At the same time, if you ignore the ‘How dare anybody tell me I can’t do something?!  HULK SMASH!’ posts from the pro-R18+ side, you’ve effectively ignored 99.99% of their arguments.  The 0.01% remaining is confusing guff.

For example, in the above-linked post by Serrels, he says:

There are claims that “vested commercial interests” are attempting to force an R18+ rating through with “propaganda”. There is next to no commercial gain here – Australia is a tiny market, and a miniscule amount of games are refused classification. In the grand scheme of things video game publishers couldn’t really care less whether an R18+ rating is passed or not – in fact, before the matter was raised again last December, publishers had informally agreed to stop pushing for one. Why? Because it doesn’t affect their business in any significant way.  [Ibid.]

Because, of course, publishers are the only ones with a commercial interest.  On The Drum, Greg Barnes pleads with us not to ‘potentially limit [the] economic potential [of R18+ games] if [they] cannot be classified in a particular jurisdiction‘.

There’s nothing rational about the R18+ advocates’ case.  If ShootStraight believes my argument reduces to merely ‘I feel’ statements (and I agree but don’t think this is necessarily a bad thing), then R18+ advocates’ arguments reduce to an unsubstantiated ‘I have a right to access everything’.  As Sherrel says: ‘This is not a discussion, this is not a debate – if it was it would have ended years ago, rationally.’

[Note: As I said to Penmonicus, I’ll compose a positive argument in favour of censorship and post it here tomorrow.]

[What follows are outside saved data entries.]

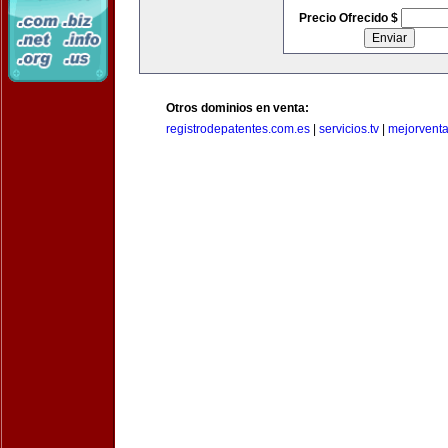
Precio Ofrecido $
Otros dominios en venta:
registrodepatentes.com.es
|
servicios.tv
|
mejorvent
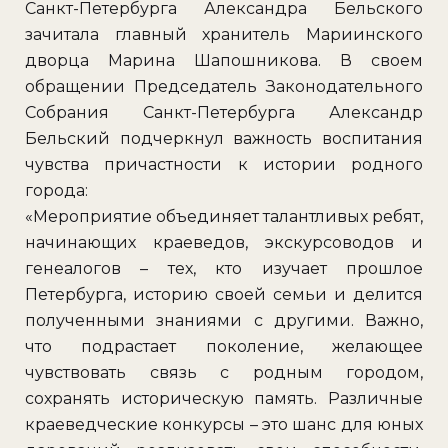
Санкт-Петербурга Александра Бельского
зачитала главный хранитель Мариинского
дворца Марина Шапошникова. В своем
обращении Председатель Законодательного
Собрания Санкт-Петербурга Александр
Бельский подчеркнул важность воспитания
чувства причастности к истории родного
города:
«Мероприятие объединяет талантливых ребят,
начинающих краеведов, экскурсоводов и
генеалогов – тех, кто изучает прошлое
Петербурга, историю своей семьи и делится
полученными знаниями с другими. Важно,
что подрастает поколение, желающее
чувствовать связь с родным городом,
сохранять историческую память. Различные
краеведческие конкурсы – это шанс для юных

2 thoughts on “Tonight, make it magnificent… R18+ video games debate might be impoverished on both sides

  1. The major argument I’d see for the R18+ rating for games is that it exists for other media and we shouldn’t act like games are special. I’ve seen R-rated films that were great stories, etc etc, some with great artistic merit and while there aren’t a lot of games in the same category, it’s a much newer medium and there are some companies (like Bioware and Blizzard) that do produce work of that sort of quality. Neither of those companies really need the R18+ rating for any of what they’re currently doing, but if they wanted to tackle something in that area I’d be willing to see how they handled it.

  2. I don’t think any pro-R18+ pundits favour unrestricted access to everything. Even the most utterly libertarian of advocates draw the line at material that violates the rights of others. Many will draw the line at material that can be shown to cause harm. Still more are happy to bring the banhammer down on material that would be considered Refused Classification as those standards currently apply to film and the internet. It’s a diverse group, with diverse beliefs on content accessibility. I think about the only thing that you could get everyone to agree on is that there should be an R18+ category for games, and that there should be penalties for selling them to minors.

    As for ‘I have a right to access’ being unsubstantiated… Freedom of expression is considered to be a fundamental human right internationally. Indeed, Australia itself is a signatory of the International Covenant on Civil and Political Rights which states (article 19) that everyone has the right to freedom of expression. We’ve also affirmed our commitment to the Universal Declaration of Human Rights, which includes:
    “Article 19. Everyone has the right to freedom of opinion and expression; this right includes freedom to hold opinions without interference and to seek, receive and impart information and ideas through any media and regardless of frontiers”

    I’m honestly very interested to see your pro-censorship article; it’s rare to see one that doesn’t come from a religious perspective or rely on increasingly challenged research.